For all the years I had been gone, I never imagined my friends going to the police to report me missing, breaking into my home to search for me. In the earliest days in the PSS, I’d imagined campaigns, missing person flyers, detectives turning every stone looking for clues. But it had been my mother heading the details and checking with the police. For Vicky, I’d imagined some tears before she moved on, and Tommy—a stricken boy too proud to cry—moving on even sooner.
“Do you know what she did after that?” Tommy asked.
I waited, not saying anything. “She left. One day she was there, and the next she was gone, the house empty.” This time, when he looked at me, he was expecting an answer.
I shook my head again before saying, “I’m sorry. I had to go.” There was a lump in my throat that wouldn’t budge no matter how much I swallowed, and the prickling in the back of my eyes intensified.
“But couldn’t you have called or emailed or anything?” he persisted, scanning my face. “We thought you died,” he added quietly.
Another shake of the head. My vision blurred, and I swallowed twice. I was fighting a losing battle. I looked away. We were surrounded by people, some even bumping into us as they passed by, but we might as well have been alone.
Tommy placed a finger under my chin and turned my head to face him. I kept my gaze fixed on the collar of his shirt. A tear fell, followed by a few more.
“Hey, that doesn’t matter anymore. It’s over now. You’re here. You’re back.” He brushed my cheek with his thumb, the motion soothing. I wiped the other cheek with my coat.
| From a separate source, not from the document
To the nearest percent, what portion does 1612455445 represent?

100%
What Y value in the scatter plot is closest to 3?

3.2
I wanted to keep my head buried in it.
But then Tommy gently tugged me closer, and I let a few more tears fall onto the crook of his neck. His arm went around me, patting my back. That was Tommy—ever the comforting, gentle type. He had always been there, lending a sympathetic ear, comforting either Vicky or me whenever we had a fight. He had been the linchpin in our trio. It was good to know some things hadn’t changed.
After a few deserved tears, I wiped my face and got myself under control. Tears were useless and I, more than anyone, knew how futile they were.
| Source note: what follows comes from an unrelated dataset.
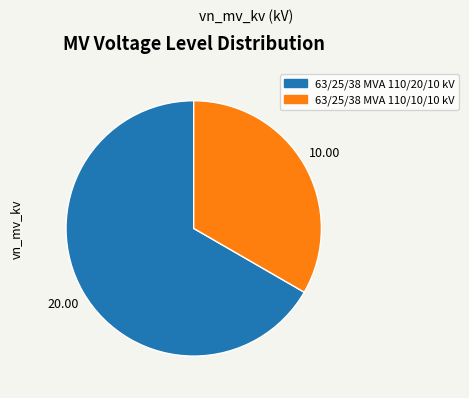

Rank the categories by value from lowest to highest.

63/25/38 MVA 110/10/10 kV, 63/25/38 MVA 110/20/10 kV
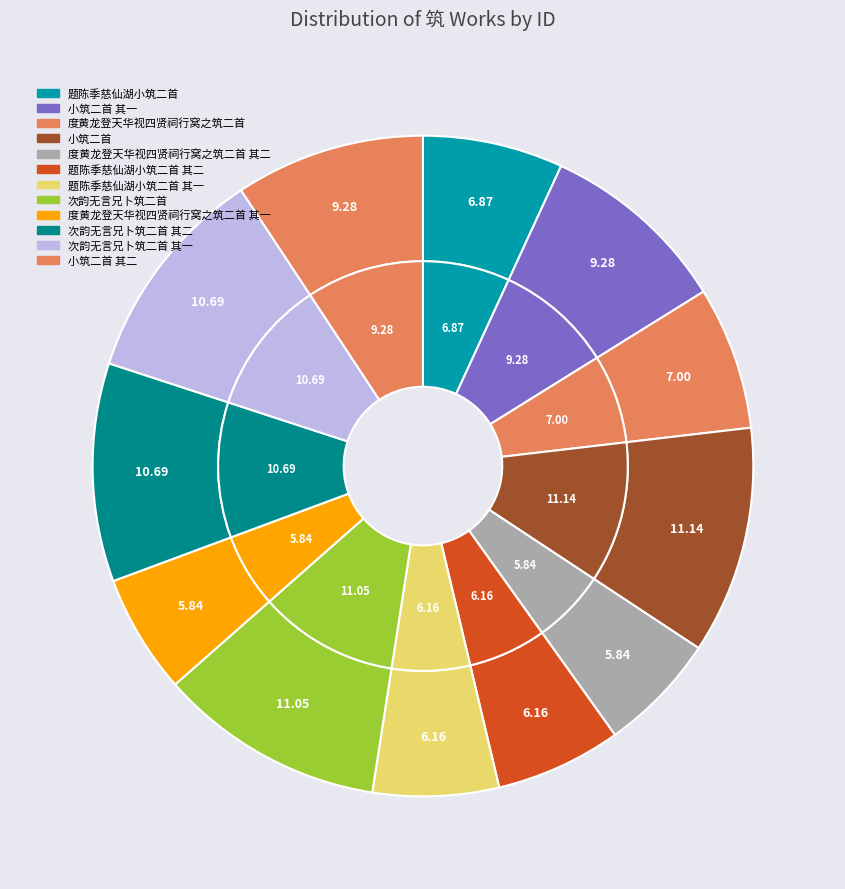

To the nearest percent, what is the difference between the largest and smallest slice percentages?

5%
Tommy gave me a gentle smile when I stepped back and brushed a knuckle softly over my damp cheek. “Your face hasn’t changed much. It’s thinner, and your cheeks seem higher, but I recognized you right away.” He then gave an appreciative look down. “Your body has filled out in all the right places too.”
There was a shocked silence before his face flushed pink. “I mean, not that you were gangly before; you were definitely attractive. I mean …” He winced, his cheeks turning crimson, and I couldn’t help the chuckle that escaped.
He gave me a sheepish smile, his soft chocolate eyes crinkling at the corners, and mimed opening his mouth and inserting his foot. I gave him a genuine smile, appreciating his diversion. Some people never changed.
“What happened here?” he asked, tracing a finger over my bandaged forehead. I wished I had left my hair down after leaving the hotel instead of tying it into a tight ponytail. It wouldn’t have covered the bandage, but it wouldn’t have left it so starkly exposed either.
“I ran into an invisible wall,” I told him, and he smiled, probably thinking I was evading the question.
“So, you’re shopping?” He nodded down at my bags.